PAGB intercompany formal advertising complaint – summary report 19.07.2023

On 25 May 2023, having first attempted inter-company dialogue, Haleon raised formal concerns with PAGB regarding the claim “Pay less* for all-day** topical pain relief” (*Compared to the alternative branded diclofenac gel’s usual price online at Boots, Asda and Morrisons), seen in Motusol Max 2.32% w/w Gel in consumer advertising.

The complaint asserted that the claim was misleading because it implied Motusol Max 2.32% w/w Gel was equivalent to Voltarol Max Strength Pain Relief 2.32% Gel in all respects other than price. It noted that while the active pharmaceutical ingredient is the same for the products, the delivery would differ due to the excipients and highlighted differences in the relevant product SmPCs.
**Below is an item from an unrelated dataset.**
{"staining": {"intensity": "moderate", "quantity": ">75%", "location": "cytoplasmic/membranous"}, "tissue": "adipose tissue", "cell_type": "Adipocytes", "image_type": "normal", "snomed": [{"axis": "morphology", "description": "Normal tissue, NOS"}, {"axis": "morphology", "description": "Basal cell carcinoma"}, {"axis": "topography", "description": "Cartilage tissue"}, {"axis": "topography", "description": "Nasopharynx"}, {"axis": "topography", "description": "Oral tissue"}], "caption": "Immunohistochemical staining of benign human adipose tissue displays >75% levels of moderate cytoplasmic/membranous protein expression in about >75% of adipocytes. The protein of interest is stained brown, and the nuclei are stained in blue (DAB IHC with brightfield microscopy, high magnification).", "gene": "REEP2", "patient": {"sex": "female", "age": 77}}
Haleon asserted that in light of the differences between products, it is not possible to accurately make a direct price comparison claim. As such the comparative claim made is likely to mislead consumers.

The PAGB reported noted that the claim compared the price of Motusol Max 2.32% w/w Gel to “alternative branded diclofenac gels”. At the time of assessment, the only alternative diclofenac gel available with equivalent strength was Voltarol Max Strength Pain Relief 2.32% Gel, so we considered it reasonable to consider this a direct price comparison between the two products.

When reviewing this complaint PAGB considered both the PAGB Consumer Code for Medicines and the UK Code of Non-broadcast Advertising and Direct & Promotional Marketing (CAP Code), which provides more detailed rules regarding comparative advertising. The latter states that for a comparison to be considered acceptable it must compare products meeting the same need or intended for the same purpose (rule 3.34). Products do not need to be identical for a comparison to be considered valid.

We noted that the comparison referred to “topical pain relief” and both products are indicated for local symptomatic relief/treatment of pain. From a consumer perspective, we considered that the indications, effects and mode of action are sufficiently similar to consider the products as meeting the same need and that a comparison between the two products on this basis is fair.

On balance, we considered that the comparison was fair and unlikely to mislead consumers.